90歳近い両親と妹とともに北海道に行った。「一生に一度は知床の観光船に乗りたかった」のだそう。耳も遠くなり、足も悪くゆっくりしか歩けない父親のほうが障碍者手帳を持っている母親よりも老いた感があったが、頭のほうはしっかりしていてこれも驚きだった。
母親はなぜか牛乳が好きで毎朝飲んでいた(夕食には出ないのを残念がっていた)。一方、コーヒーを飲むときは、新鮮な牛乳ではなくスジャータを入れていた。え、なぜ?と思ったが、習慣は無意識だから変えられないのだろう。
しかし、考えてみれば「せっかくだから新鮮な牛乳を入れたほうがいい」というのも単なる思い込みかもしれない。
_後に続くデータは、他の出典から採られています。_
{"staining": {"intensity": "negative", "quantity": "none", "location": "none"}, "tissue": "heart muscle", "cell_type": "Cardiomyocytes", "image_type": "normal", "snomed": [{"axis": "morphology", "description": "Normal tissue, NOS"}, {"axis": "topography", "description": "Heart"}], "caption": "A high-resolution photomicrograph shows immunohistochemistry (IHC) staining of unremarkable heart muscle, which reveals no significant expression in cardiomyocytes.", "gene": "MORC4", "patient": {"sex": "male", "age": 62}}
母親にしてみれば、「いつもの味」こそが安心できておいしいのかもしれない。
今回の旅行では、補聴器をつけていてもなかなか聞こえない両親にイライラして怒鳴るような物言いをする自分に罪悪感を感じることが何度もあった。結局、自分の「こうあるべき」を押し付けているだけだったかもしれない。アンコンシャス・バイアスという「馬から落馬言葉」が世界中ではやっているが、無意識というのは気をつけたつもりではだめだと、両親に優しく接している妹を見て考えた。もしかしたら、優しい言葉で誰かを傷つけているかもしれないなあと。